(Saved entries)
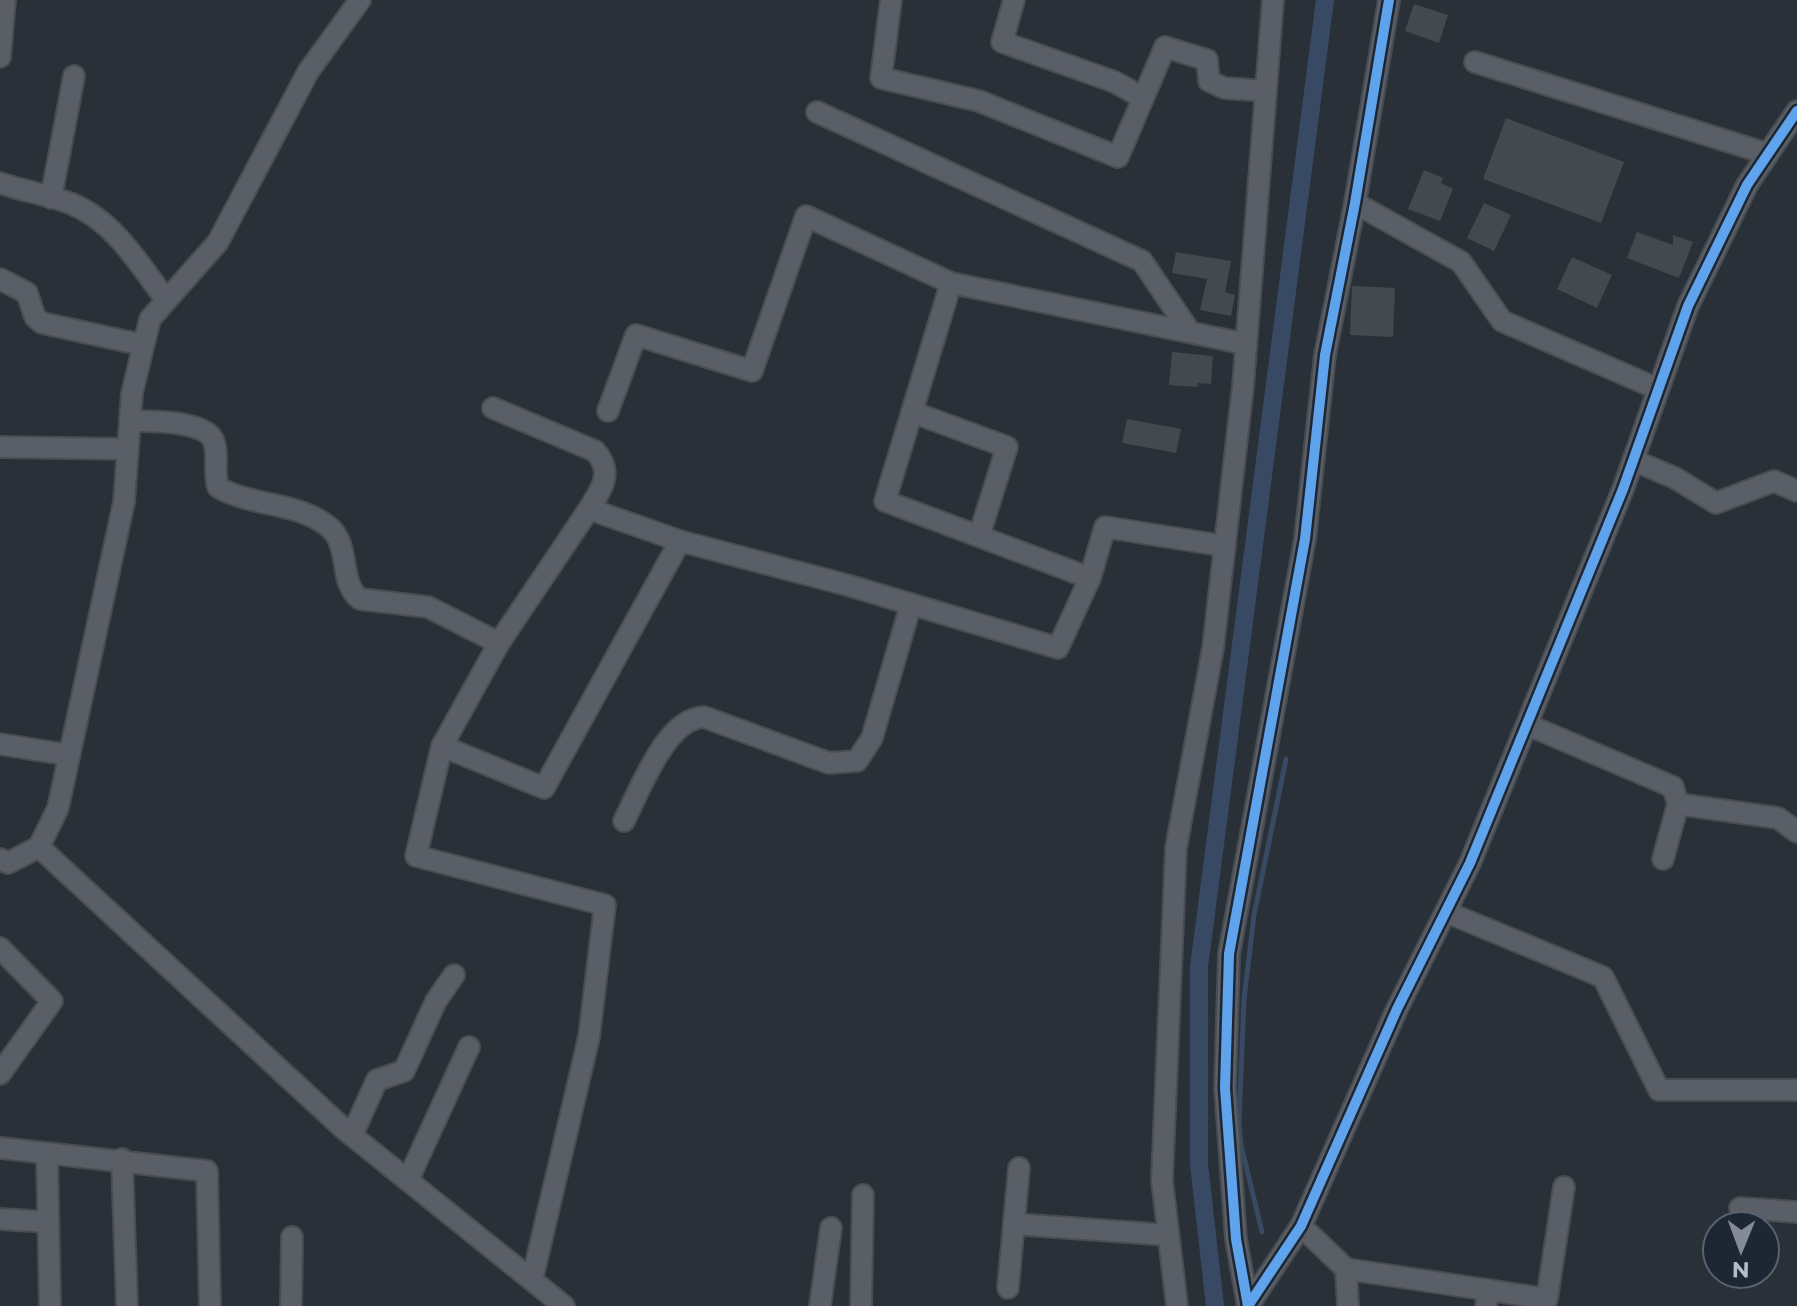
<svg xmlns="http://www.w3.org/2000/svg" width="1797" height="1306" viewBox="0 0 1797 1306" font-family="Montserrat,sans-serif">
<rect width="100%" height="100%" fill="#2a3038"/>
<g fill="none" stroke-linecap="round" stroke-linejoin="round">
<!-- stream -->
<path stroke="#384963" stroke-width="5" d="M 1262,1232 L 1241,1145 L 1239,1123 L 1244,999 L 1254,915 L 1286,759"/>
<!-- canal -->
<path stroke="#384963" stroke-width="18" d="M 1215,1306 L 1199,1164 L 1199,967 L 1325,0"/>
</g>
<!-- building -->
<g fill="#444950">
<path d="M 1414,4 L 1448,15 L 1439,43 L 1405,31 Z"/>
<path d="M 1506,118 L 1624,162 L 1601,223 L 1483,179 Z"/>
<path d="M 1424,170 L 1443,178 L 1441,183 L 1453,189 L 1440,221 L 1408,209 Z"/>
<path d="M 1484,203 L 1511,215 L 1494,251 L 1467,238 Z"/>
<path d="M 1637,232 L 1673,245 L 1673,235 L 1693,242 L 1679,278 L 1627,258 Z"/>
<path d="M 1176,252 L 1231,261 L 1225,292 L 1235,295 L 1231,316 L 1200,310 L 1207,279 L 1172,273 Z"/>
<path d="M 1572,257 L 1612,275 L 1597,308 L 1557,289 Z"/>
<path d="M 1352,286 L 1395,288 L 1393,337 L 1350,335 Z"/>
<path d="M 1172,352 L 1213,356 L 1211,384 L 1198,383 L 1197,387 L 1169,385 Z"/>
<path d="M 1127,419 L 1181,429 L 1176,453 L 1122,443 Z"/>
</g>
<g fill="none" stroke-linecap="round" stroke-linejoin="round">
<defs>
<g id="minor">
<path d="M 891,0 L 881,78 L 979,101 L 1118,157 L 1165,47 L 1207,60 L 1209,81 L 1224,88 L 1266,91"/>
<path d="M 1014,0 L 1002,42 L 1115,82 L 1143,98"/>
<path d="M 0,57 L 5,0"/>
<path d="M 1475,62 L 1768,154"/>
<path d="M 817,112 L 1142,261 L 1190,332"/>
<path d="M 0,183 C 23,191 49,195 72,204 C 114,221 140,265 166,300"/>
<path d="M 51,198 L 74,76"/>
<path d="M 1355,203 L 1461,262 L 1502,321 L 1658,389"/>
<path d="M 0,279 L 27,293 L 35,317 L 42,323 L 143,345"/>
<path d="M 493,408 L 595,451 C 614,472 602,488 589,509"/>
<path d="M 608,411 L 636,335 L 752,371 L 806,216 L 951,283"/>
<path d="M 912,412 L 1007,447 L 979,536"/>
<path d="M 130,421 C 149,421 208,420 214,442 C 219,456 213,472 218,487 C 251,507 297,501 329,527 C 351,545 338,582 360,599 L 428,607 L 499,643 L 589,509 L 680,541"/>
<path d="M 0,447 L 128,449"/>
<path d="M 1633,460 L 1675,478 L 1716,503 L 1774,481 L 1797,491"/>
<path d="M 1225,546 L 1105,527 L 1090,578 L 885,501 L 951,283 L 1246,344"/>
<path d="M 499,643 L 442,746 L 416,856 L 605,905 L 589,1037 L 532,1280"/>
<path d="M 1528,725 L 1673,787 L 1678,804 L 1663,859"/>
<path d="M 0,744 L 69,755"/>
<path d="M 442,746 L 544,788 L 680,541 L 847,585 L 1058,648 L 1090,578"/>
<path d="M 1678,804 L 1778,818 L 1797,832"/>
<path d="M 624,821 C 640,790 666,718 704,717 L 829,763 L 857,761 L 872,738 L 911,604"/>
<path d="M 39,847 L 58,808 L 124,502 L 132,393 L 150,319 L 218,242 L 308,72 L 360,0"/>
<path d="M 0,859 L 8,863 L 39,847 L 344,1129 L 564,1306"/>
<path d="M 1446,912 L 1603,977 L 1659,1090 L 1797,1090"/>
<path d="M 0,948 L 52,1001 L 0,1074"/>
<path d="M 352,1135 L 377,1080 L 404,1071 L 436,1001 L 454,975"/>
<path d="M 0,1148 L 207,1171 L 210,1306"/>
<path d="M 47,1153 L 50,1306"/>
<path d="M 122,1159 L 127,1306"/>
<path d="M 408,1180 L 469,1047"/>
<path d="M 1740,1208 L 1797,1212"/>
<path d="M 0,1219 L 48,1222"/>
<path d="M 1014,1224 L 1168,1235"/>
<path d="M 1301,1226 L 1346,1269 L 1488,1290 L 1486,1306"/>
<path d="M 1346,1269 L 1348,1306"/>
<path d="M 1008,1288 L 1019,1168"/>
<path d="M 1488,1290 L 1547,1299 L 1564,1187"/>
<path d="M 291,1306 L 292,1237"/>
<path d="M 820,1306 L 831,1228"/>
<path d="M 861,1306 L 863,1195"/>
<path d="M 1177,1306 L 1162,1180 L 1176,848 L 1213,648 L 1243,386 L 1273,0"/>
<path d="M 1248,1306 L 1236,1239 L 1225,1088 L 1229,954 L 1305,539 L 1325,355 L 1355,203 L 1389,0"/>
<path d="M 1248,1306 L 1301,1226 L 1397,1009 L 1470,863 L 1623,489 L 1688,306 L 1747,185 L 1797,111"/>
</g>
</defs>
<!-- minor casing -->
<use href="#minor" stroke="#484c53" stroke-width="24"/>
<!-- minor -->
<use href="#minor" stroke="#5a5e66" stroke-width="20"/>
<defs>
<g id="cycleway">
<path d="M 1248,1306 L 1236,1239 L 1225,1088 L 1229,954 L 1305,539 L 1325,355 L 1355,203 L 1389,0"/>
<path d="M 1248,1306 L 1301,1226 L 1397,1009 L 1470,863 L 1623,489 L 1688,306 L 1747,185 L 1797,111"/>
</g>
</defs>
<!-- cycleway casing -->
<use href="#cycleway" stroke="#1d2633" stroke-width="15"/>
<!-- cycleway -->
<use href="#cycleway" stroke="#60a3ed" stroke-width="10"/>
</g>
<!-- north arrow -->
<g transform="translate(1741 1250) rotate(181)"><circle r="38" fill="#1d2633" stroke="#59626f" stroke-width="2"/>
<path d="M0-6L14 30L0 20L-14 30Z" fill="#848b96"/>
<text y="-12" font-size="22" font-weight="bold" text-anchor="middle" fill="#b4bcc9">N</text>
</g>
</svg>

**How to complete this task**
Set down, word for word, every line from the line that holds "<!-- cycleway casing -->" to the end of the entries above, including both ends.

**Task result**
<!-- cycleway casing -->
<use href="#cycleway" stroke="#1d2633" stroke-width="15"/>
<!-- cycleway -->
<use href="#cycleway" stroke="#60a3ed" stroke-width="10"/>
</g>
<!-- north arrow -->
<g transform="translate(1741 1250) rotate(181)"><circle r="38" fill="#1d2633" stroke="#59626f" stroke-width="2"/>
<path d="M0-6L14 30L0 20L-14 30Z" fill="#848b96"/>
<text y="-12" font-size="22" font-weight="bold" text-anchor="middle" fill="#b4bcc9">N</text>
</g>
</svg>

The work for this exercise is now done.